AS “VAGAS DE IA” SÃO TÃO RASAS QUANTO PARECEM
“No começo, nem cogitei me candidatar para vagas de IA, já que não tenho experiência técnica na área. Mas depois de ler a descrição de alguns anúncios, pensei: ‘ah, eu sei usar o ChatGPT’, e mandei currículo para algumas. Recebi resposta.”
Segundo Sam, fora os cargos realmente técnicos, a maioria dessas vagas é basicamente para alguém usar IA generativa para deixar documentos e apresentações “mais bonitos”. Confesso que não fico surpreso.
OS SALÁRIOS ESTÃO DIMINUINDO
“Não anotei nada, mas juro: há seis meses, as vagas no meu nível pagavam de US$ 250 mil a US$ 300 mil por ano. Agora, pagam entre US$ 180 mil a US$ 220 mil.”
Com as incertezas econômicas e candidatos cada vez mais desesperados, isso era inevitável.
EXPERIÊNCIA EM BIG TECHS VIROU PRÉ-REQUISITO
Sam confirma algo que eu já tinha comentado: muitas empresas estão exigindo experiência em big techs.
Anos atrás, ela trabalhou por um curto período em uma gigante de tecnologia avaliada em bilhões. Hoje, essa experiência é sempre o primeiro assunto nas entrevistas.
OS INVESTIDORES ESTÃO DECIDINDO CONTRATAÇÕES
Quando perguntei sobre isso, os olhos de Sam brilharam. “Aconteceu comigo três vezes: tudo ia bem até que, pouco antes da contratação, me colocavam para conversar com um investidor ou alguém do fundo de capital privado… e então, nada feito.” diz ela.
Já estive do outro lado e posso confirmar que os investidores, de fato, estão se envolvendo mais nos processos de contratação.
FALTA DE CONFIANÇA
Se tivesse que resumir toda essa longa conversa, diria que o ponto-chave é a falta de confiança.
Não há confiança nos processos de triagem, na alocação de talentos, nem mesmo na decisão final de contratação. Ninguém sabe ao certo o que está acontecendo ou como corrigir.
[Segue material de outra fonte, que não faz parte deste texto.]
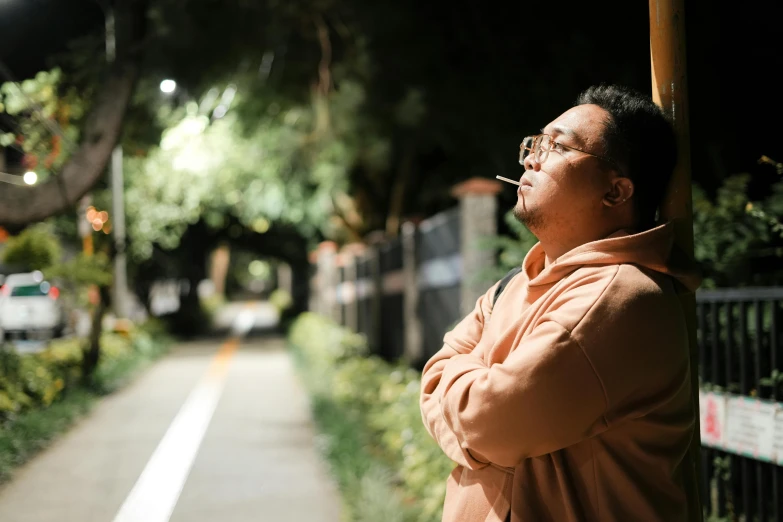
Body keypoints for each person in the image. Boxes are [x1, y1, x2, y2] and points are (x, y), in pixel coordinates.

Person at [419, 84, 701, 522]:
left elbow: (484, 422)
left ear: (616, 192)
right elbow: (434, 378)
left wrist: (471, 418)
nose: (532, 158)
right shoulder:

Para Sam, o mercado todo está assim. Fora alguns golpes de sorte e bons contatos, não há um caminho certo a seguir.
“E então, um dia, abri o notebook e não tinha nada para fazer. Percebi que já tinha visto todas as vagas, atualizado toda a planilha de networking… Foi assustador”, lembra ela.
Dias depois, Sam me escreveu dizendo que começaram a surgir novas oportunidades e que sua rede de contatos estava se movimentando de novo. Quero acreditar que seja apenas uma fase – uma pausa necessária enquanto as empresas tentam entender o que está errado e como consertar.
Este artigo foi publicado originalmente na “Inc.”, publicação parceira da Fast Company.